What is sport psychology, and how can using its theories help you build great golf mannerisms and manage your game around the course? According to the American Psychological Association, “Sport Psychology is a proficiency that uses psychological knowledge and skills to address optimal performance and well-being of athletes, developmental and social aspects of sports participation, and systemic issues associated with sports settings and organizations … Although there are many specific concepts within applied sport and exercise psychology (e.g., goal setting, concentration, motivation, relaxation, imagery), the general goal is to teach mental skills necessary to perform consistently in training and competition, increase adherence to exercise programs, and to help individuals realize their potential.”
How do these definitions fit into improving your score on the golf course? In short, they mean you should improve how and what you think about prior to a shot and make shot selections that give you the highest percentage for success.
NO MORE ‘DONT’S’
When managing your golf game, the term “self-fulfilling prophecy” can and will affect the outcome of your shot. When playing golf, your mind doesn’t interpret your thoughts of “good or bad” or “do or don’t”; however, it does interpret your thoughts of left, right, water, out-of-bounds, etc. The best thing you can do to improve your score is to eliminate the word don’t before making a stroke. When your last thought before making your stroke from the tee is “Don’t go left,” that’s usually where the ball will go because your mind, which controls your swing, understands left. If you want the ball to go to the right you need only to think “go right” and it usually will go to the right.

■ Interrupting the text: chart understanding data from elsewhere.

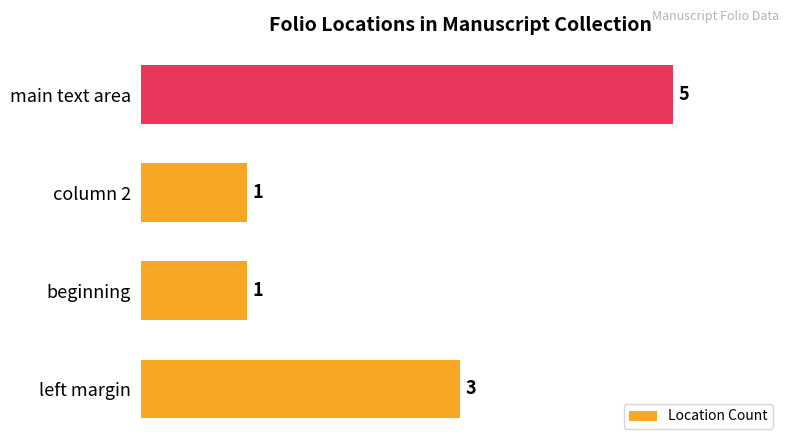

Count the values in the range 1 to 5.

4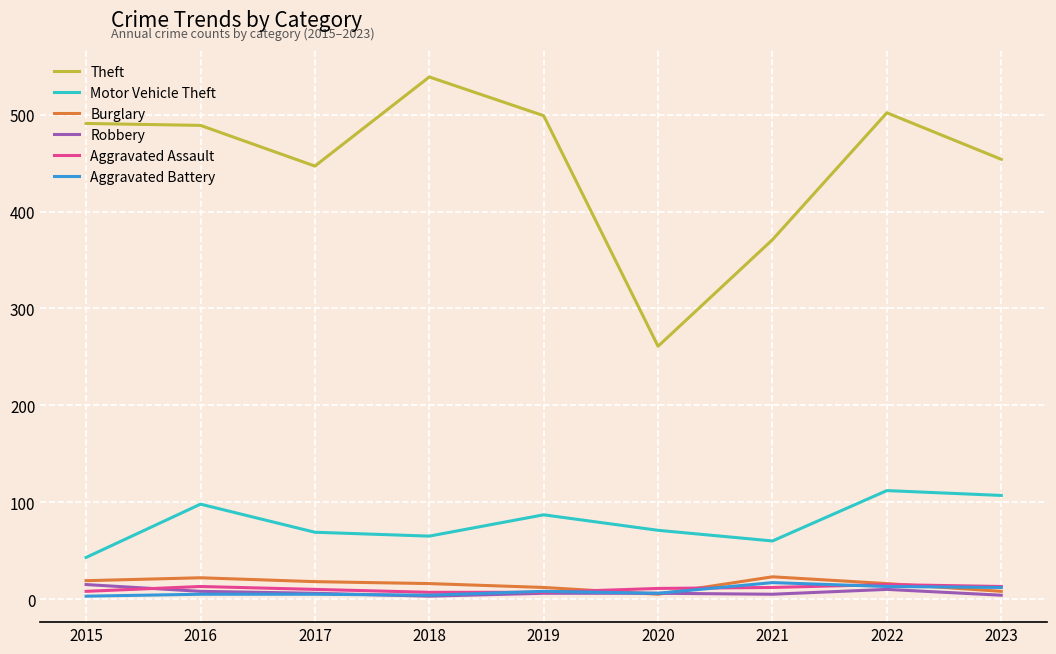

Is it true that Burglary equals 41 at 2021?

False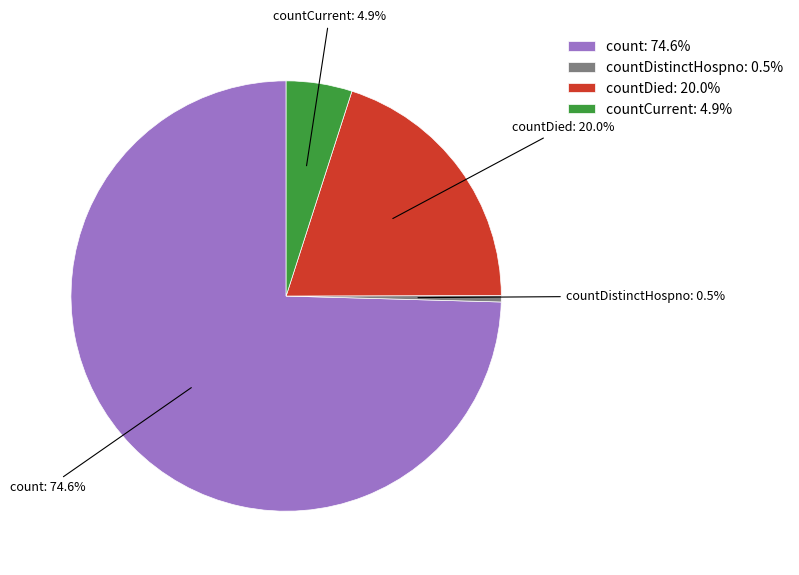

Does any single category account for the majority?

Yes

The point is that positive thoughts will help you keep the ball in play, which leads to a better score.
I was working with a university student who had hooked his drive into a hazard on the left side of a par 4 hole. The fairway was wide and there was more open room for a miss to the right of the fairway. Before his shot, we had discussed a plan for the best outcome for his tee shot. After his shot went into the hazard, I asked him what his thought was prior to making his swing. He said, “Don’t go left.” His shot to the left was a self-fulfilling prophecy.
Our brains work so quickly that there is no time to change our swing after we have put it in motion. This is due to what is known as open-loop control. The golf swing takes about one second to complete — it’s done before your muscles can stop the swing. So, when the last thought you had was about going left, that’s where the ball will go.
In the diagram above, the eye represents your senses, vision, touch, hearing, and kinesthetic sense (basically the feelings in joints and muscles). Internal feedback comes from within your body, external KP is “knowledge of performance” that lets you know where the ball went and how well or poorly you hit it, and integration is what your brain does with this information so you can think about it after the swing has been completed. In about one and a half seconds you see the club head when addressing the ball, feel your muscles tighten in your body as you make your backswing and downswing, and hear the contact of the club head to the ball. If you have selected the best shot and you execute it correctly, you will have a good result.
SELECTION AND EXECUTION
Two types of errors plague athletes, especially golfers: errors of selection and errors of execution. You can choose the correct shot but mis-hit it. That’s an execution error. Or you can choose the incorrect shot — a selection error. Sport psychologists will tell you to keep your thoughts positive prior to hitting the ball by thinking about or visualizing the ball following your intended line and ending up where you want it to finish. Although positive thoughts are best, too many times golfers make the wrong choice when managing their game — a shot selection error — and no amount of positive thinking will help. For example, you may have a positive thought about hitting under some branches to reach a green in regulation (Photo 1). Usually, with a low percentage shot like this, your ball hits the branches and stays in the rough. This was poor course management by making a shot selection error. Good course management tells you that the better selection would have been to chip the ball into the fairway and then hit the ball to the green.
The same type of poor course management comes when you are short sided next to a green in behind a bunker (Photo 2). Too often golfers try to be “too cute,” another selection error, to get the ball close to the hole and they leave it short of the green. The good miss would be to fly the ball onto the green so it has a chance of staying on the green or rolling into the fringe so you can putt rather than having to make another pitch shot out from the grass or the bunker. Good course management is executing the high percentage shot not the high risk shot.
So, remove the word “don’t” from your golf vocabulary, think of where the shot should go, and select the shot that will give you the highest odds of successfully executing the shot so you can save par or make a bogey. These changes will lower your score.
Dr. Nelson Neal is the head coach of boy’s golf at Lakeridge High School in Lake Oswego, Oregon. He was the assistant golf coach at Marywood University, Scranton, Pennsylvania. Dr. Neal was a Professor and taught university students who were studying to be Physical Education teachers and coaches.